В письме Виктору Шкловскому Константин Георгиевич сообщает.
«Моя склонность все рассматривать, в то время, когда доблестью писателя является «боевитость» (какой клинический идиот придумал и пустил в оборот это слово!) просто расцветает здесь в парке. Я сижу часами, опираясь по-стариковски на ту палку, что ты мне подарил, и тоже часами рассматриваю какой-нибудь листок бересклета или ржавую землю.»
Я привычно хихикаю, прочитав про «боевитость». Вспоминаю. Письмо написано в декабре 1958 года, а лет через тридцать суждения о «боевитости» коснулись непосредственно меня.
В ту пору только-только начинала давать трещины идеологическая платформа советской литературы, в основе которой лежал метод социалистического реализма и «классовое самосознание пролетарских писателей». Неколебимо-большевистское руководство писательского союза решило, что лучший метод обороны — контратака. Было объявлено: для борьбы с чуждыми веяниями наши писатели не должны бояться в своих произведениях никаких конфликтов и быть по-настоящему боевитыми. По областным писательским организациям был разослан соответствующий циркуляр. Мол, примите к сведению, проведите соответствующие творческие собрания и отчитайтесь.
Наш многолетний писательский шеф, Лев Леонидович Сорокин, тоже получил такое предписание. Талантливый поэт и прекрасный человек, он в силу занимаемой должности и в силу того, что вынужден был служить буфером между начальством и рядовой писательской братией, ответил этому самому начальству, что ответственное поручение будет выполнено с полным пониманием его, поручения, важности.
Было решено избрать кандидатуру и обсудить, насколько данная кандидатура в своем творчестве боевита.

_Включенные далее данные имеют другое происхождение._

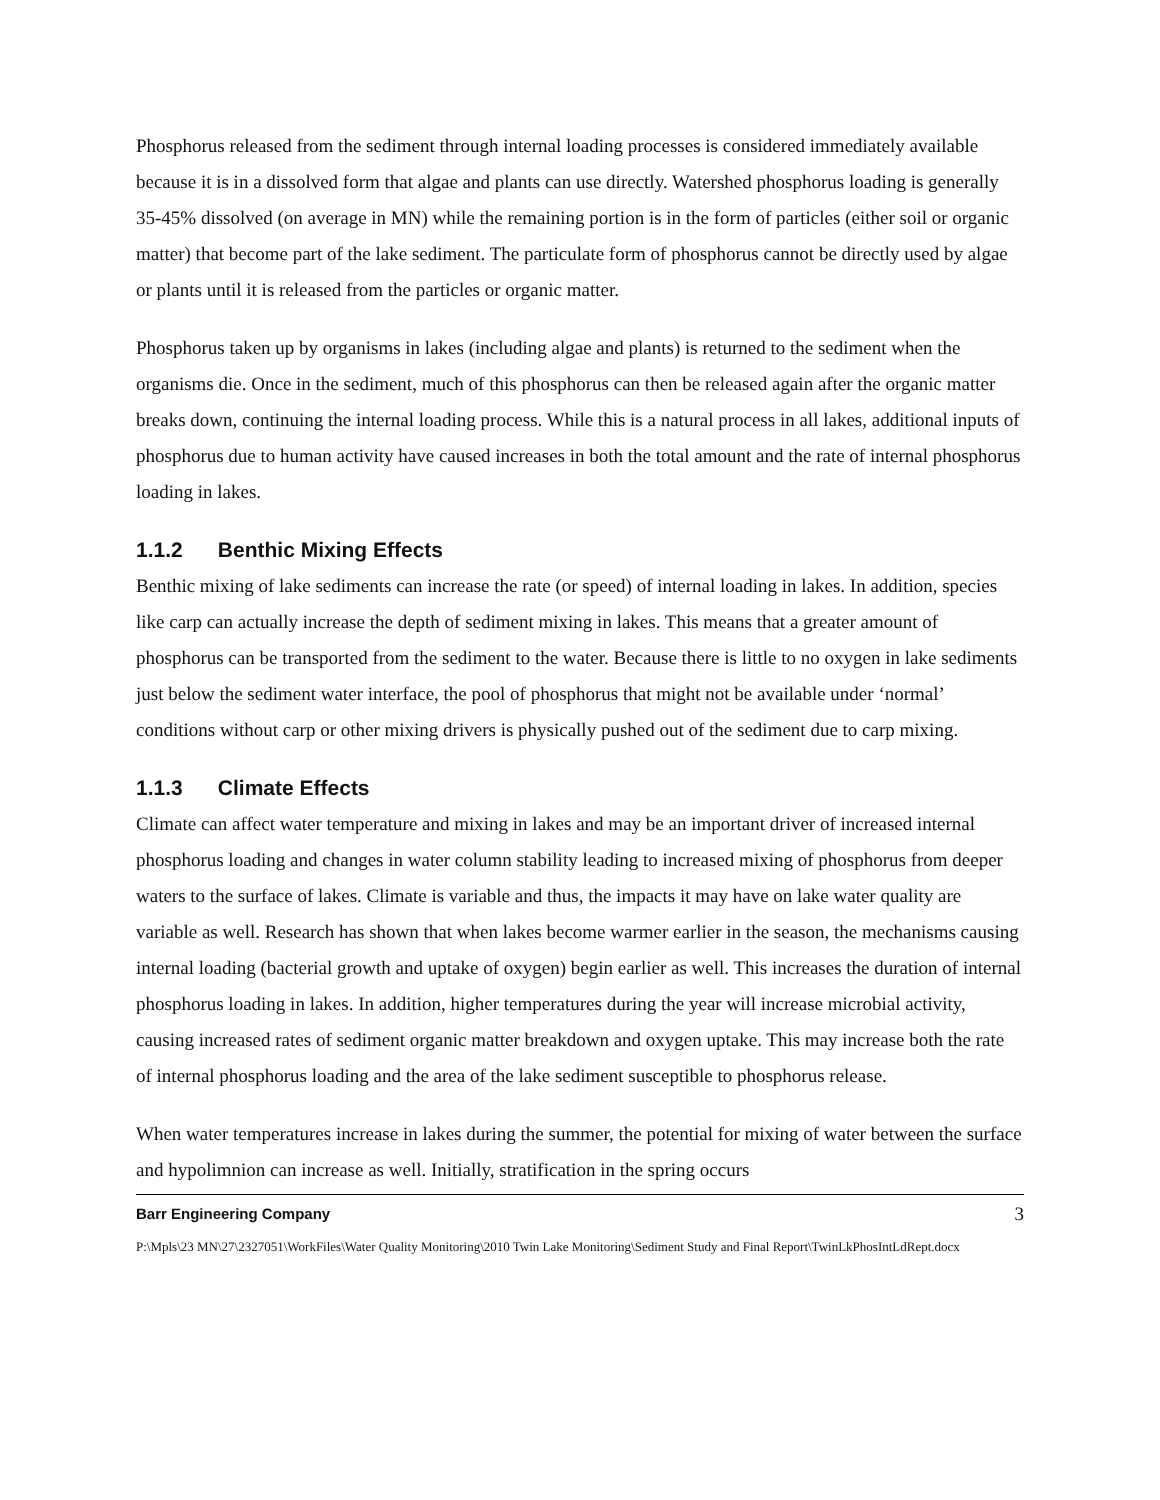Phosphorus released from the sediment through internal loading processes is considered immediately available because it is in a dissolved form that algae and plants can use directly. Watershed phosphorus loading is generally 35-45% dissolved (on average in MN) while the remaining portion is in the form of particles (either soil or organic matter) that become part of the lake sediment. The particulate form of phosphorus cannot be directly used by algae or plants until it is released from the particles or organic matter.
Phosphorus taken up by organisms in lakes (including algae and plants) is returned to the sediment when the organisms die. Once in the sediment, much of this phosphorus can then be released again after the organic matter breaks down, continuing the internal loading process. While this is a natural process in all lakes, additional inputs of phosphorus due to human activity have caused increases in both the total amount and the rate of internal phosphorus loading in lakes.
1.1.2 Benthic Mixing Effects
Benthic mixing of lake sediments can increase the rate (or speed) of internal loading in lakes. In addition, species like carp can actually increase the depth of sediment mixing in lakes. This means that a greater amount of phosphorus can be transported from the sediment to the water. Because there is little to no oxygen in lake sediments just below the sediment water interface, the pool of phosphorus that might not be available under ‘normal’ conditions without carp or other mixing drivers is physically pushed out of the sediment due to carp mixing.
1.1.3 Climate Effects
Climate can affect water temperature and mixing in lakes and may be an important driver of increased internal phosphorus loading and changes in water column stability leading to increased mixing of phosphorus from deeper waters to the surface of lakes. Climate is variable and thus, the impacts it may have on lake water quality are variable as well. Research has shown that when lakes become warmer earlier in the season, the mechanisms causing internal loading (bacterial growth and uptake of oxygen) begin earlier as well. This increases the duration of internal phosphorus loading in lakes. In addition, higher temperatures during the year will increase microbial activity, causing increased rates of sediment organic matter breakdown and oxygen uptake. This may increase both the rate of internal phosphorus loading and the area of the lake sediment susceptible to phosphorus release.
When water temperatures increase in lakes during the summer, the potential for mixing of water between the surface and hypolimnion can increase as well. Initially, stratification in the spring occurs
Barr Engineering Company 3
P:\Mpls\23 MN\27\2327051\WorkFiles\Water Quality Monitoring\2010 Twin Lake Monitoring\Sediment Study and Final Report\TwinLkPhosIntLdRept.docx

И вышло, что наиболее подходящей для этого аттракциона фигурой является ваш покорный слуга. Мои повести и романы, где раньше усматривалась «немотивированная конфликтность», «посягательство на нормы советской педагогики», а также всяческий «срыв, отрыв и подрыв», теперь, оказывается, наиболее отвечали новым требованиям.
— Слава, — сказал мне Лев Леонидович, — я очень прошу, не отказывайтесь. Я уже сказал о теме собрания в райкоме…
Однако полузабытые колючки юношеской поры снова зашевелились во мне. И я с удовольствием, процитировал милейшему Льву Леонидовичу слова любимого писателя о клинических идиотах.